Thursday, May 17, 2012
Sheraton Hall (Sheraton Centre Toronto)
9:00 AM
A. Omaiye1, N. Doan2, T. A. Deisher2 and S. D. Solares3, (1)Seattle University, Seattle, WA, (2)Sound Choice Pharmaceutical Institute, Seattle, WA, (3)University of Maryland , College Park, MD

Study of autism spectrum disorder (ASD) on an individual basis has identified over 350 genes associated with it, and hundreds of diverse de novo deletions and duplications have been identified in up to 10% of simplex ASD, indicating environmental influences on the genetics of ASD. Altered double strand break (DSB) formation and repair pathways may be a commonality among the diverse genetic mutations that have been documented in ASD.  Much of what is known about DSB hotspots comes from studies of meiotic recombination (MR). A haplotype map of the human genome has identified specific regions where MR crossover occurs most-readily, termed “MR hotspots”, and 41% of these hotspots are associated with a degenerate 13 mer sequence that binds to the hotspot specification protein PRDM9.


To determine the expression of constrained 13 mer sequences and whether they are concentrated in autism associated genes.

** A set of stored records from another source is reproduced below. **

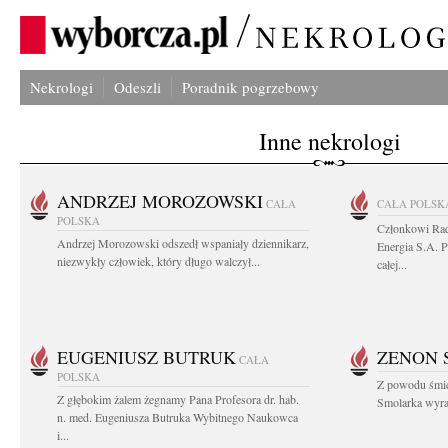
Nekrologi
Odeszli
Poradnik pogrzebowy
Inne nekrologi
ANDRZEJ MOROZOWSKI
CAŁA
CAŁA POLSK
POLSKA
Członkowi Ra
Andrzej Morozowski odszedł wspaniały dziennikarz,
Energia S.A. 
niezwykły człowiek, który długo walczył...
całej...
EUGENIUSZ BUTRUK
ZENON 
CAŁA
POLSKA
Z powodu śmie
Z głębokim żalem żegnamy Pana Profesora dr. hab.
Smolarka wyraz
n. med. Eugeniusza Butruka Wybitnego Naukowca
i...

A list of all autism associated genes (aags) was obtained by combining the AutDB and ACGMap databases. The entire nucleotide sequence of each chromosome was downloaded from UCSC’s FTP site, and the exon positions for each of their genes were obtained from UCSC’s table browser. Then, meiotic recombination hotspot locations were obtained from the International HapMap Project and were changed from build 35 into build 37 with the UCSC LiftOver tool. An algorithm was written to generate all 1024 specific 13 mer sequences and their reversed complements, and these were then located on the chromosomes and their specific genes using NCBI’s stand-alone Blast, version 2.2.24. Multiple overlaying softwares were written to match the 13mer locations from Blast with MR hotspot locations on aags and all genes under chromosomal and exon levels. 

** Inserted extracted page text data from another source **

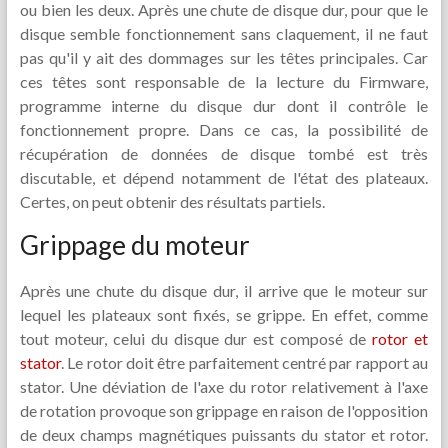
ou bien les deux. Après une chute de disque dur, pour que le
disque semble fonctionnement sans claquement, il ne faut
pas qu'il y ait des dommages sur les têtes principales. Car
ces têtes sont responsable de la lecture du Firmware,
programme interne du disque dur dont il contrôle le
fonctionnement propre. Dans ce cas, la possibilité de
récupération de données de disque tombé est très
discutable, et dépend notamment de l'état des plateaux.
Certes, on peut obtenir des résultats partiels.
Grippage du moteur
Après une chute du disque dur, il arrive que le moteur sur
lequel les plateaux sont fixés, se grippe. En effet, comme
tout moteur, celui du disque dur est composé de
rotor et
stator
. Le rotor doit être parfaitement centré par rapport au
stator. Une déviation de l'axe du rotor relativement à l'axe
de rotation provoque son grippage en raison de l'opposition
de deux champs magnétiques puissants du stator et rotor.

According to AutDB and ACGMap, the X-chromosome has the most aags, while chromosome 21 has the least aags. Chromosome 7 is used to validate results from the X-chromosome and chromosome 21. Hence, the study focuses on those three chromosomes.

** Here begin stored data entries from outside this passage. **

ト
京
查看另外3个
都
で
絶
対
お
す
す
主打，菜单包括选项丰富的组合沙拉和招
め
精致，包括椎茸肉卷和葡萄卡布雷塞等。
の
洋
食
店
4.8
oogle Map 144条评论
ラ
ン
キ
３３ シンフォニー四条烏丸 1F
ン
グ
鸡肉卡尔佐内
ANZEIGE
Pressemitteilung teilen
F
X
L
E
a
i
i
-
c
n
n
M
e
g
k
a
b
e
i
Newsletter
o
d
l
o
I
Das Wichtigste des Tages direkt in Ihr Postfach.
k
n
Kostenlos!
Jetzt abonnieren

The overlaying results show that aags have a higher concentration of MR hotspots, as well as number of constrained 13 mer, in comparison to all genes across each chromosome studied. However, there are consistently more hotspots with at least one 13 mer in all genes as opposed to aags. Results are summarized in the table below.

% Genes Containing 


% Hotspots Associated

With 13 mer

% Genes Containing

13 mer

X-Chromosome all genes 14 67 65
aags 45 39 95
Chromosome 7 all genes 26 77 77
aags 63 54 97
Chromosome 21 all genes 25 96 69
aags 100 100 100


The 13 mer motifs and MR hotspots are more concentrated on aags than total genes on the studied chromosomes. This concentration can potentially increase the risk of faulty DSBs leading to mutations associated with autism. The lower concentration of hotspots containing 13 mers may indicate that DSB formation is potentially regulated by other genetic factors, such as flanking sequences. Further investigation on other factors throughout the whole genome will provide a deeper understanding of DSB formation on aags.